» **WHAT TO WORK ON**
Below are records; reproduce exactly the lines from the one that has "净土宗是以念佛为主，其他宗派也" through the one that has "信心不淳，信心不一，信心不相", ends included, and nothing more.

Dataset records
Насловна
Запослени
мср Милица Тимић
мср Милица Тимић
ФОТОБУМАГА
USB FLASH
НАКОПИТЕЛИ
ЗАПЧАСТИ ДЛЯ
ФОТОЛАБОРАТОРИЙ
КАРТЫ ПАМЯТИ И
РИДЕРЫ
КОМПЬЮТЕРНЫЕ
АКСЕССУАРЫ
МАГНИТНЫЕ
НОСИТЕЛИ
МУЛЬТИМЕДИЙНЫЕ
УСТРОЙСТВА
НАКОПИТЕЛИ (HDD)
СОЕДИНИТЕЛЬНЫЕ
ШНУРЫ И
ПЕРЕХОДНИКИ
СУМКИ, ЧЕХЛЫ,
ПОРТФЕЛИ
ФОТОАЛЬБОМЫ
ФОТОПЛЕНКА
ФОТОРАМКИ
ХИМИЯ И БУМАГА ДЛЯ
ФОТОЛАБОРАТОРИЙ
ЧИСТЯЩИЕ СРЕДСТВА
--
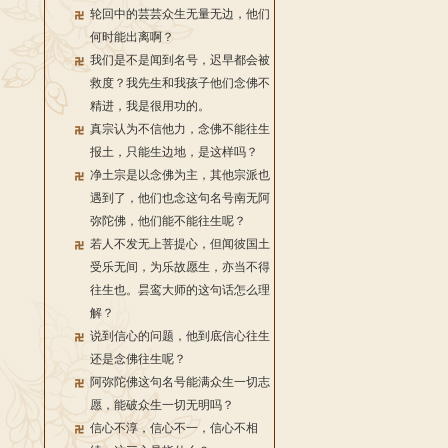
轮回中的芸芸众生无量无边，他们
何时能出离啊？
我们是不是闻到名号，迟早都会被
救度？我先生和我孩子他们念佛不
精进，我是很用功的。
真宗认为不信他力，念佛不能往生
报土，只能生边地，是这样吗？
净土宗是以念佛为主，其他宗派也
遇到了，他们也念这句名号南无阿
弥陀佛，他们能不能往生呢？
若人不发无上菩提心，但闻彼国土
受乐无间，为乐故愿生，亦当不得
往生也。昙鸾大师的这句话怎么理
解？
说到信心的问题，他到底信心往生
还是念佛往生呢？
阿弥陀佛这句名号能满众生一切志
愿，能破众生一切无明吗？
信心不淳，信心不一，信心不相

» **RESPONSE TO THIS EXERCISE**
净土宗是以念佛为主，其他宗派也
遇到了，他们也念这句名号南无阿
弥陀佛，他们能不能往生呢？
若人不发无上菩提心，但闻彼国土
受乐无间，为乐故愿生，亦当不得
往生也。昙鸾大师的这句话怎么理
解？
说到信心的问题，他到底信心往生
还是念佛往生呢？
阿弥陀佛这句名号能满众生一切志
愿，能破众生一切无明吗？
信心不淳，信心不一，信心不相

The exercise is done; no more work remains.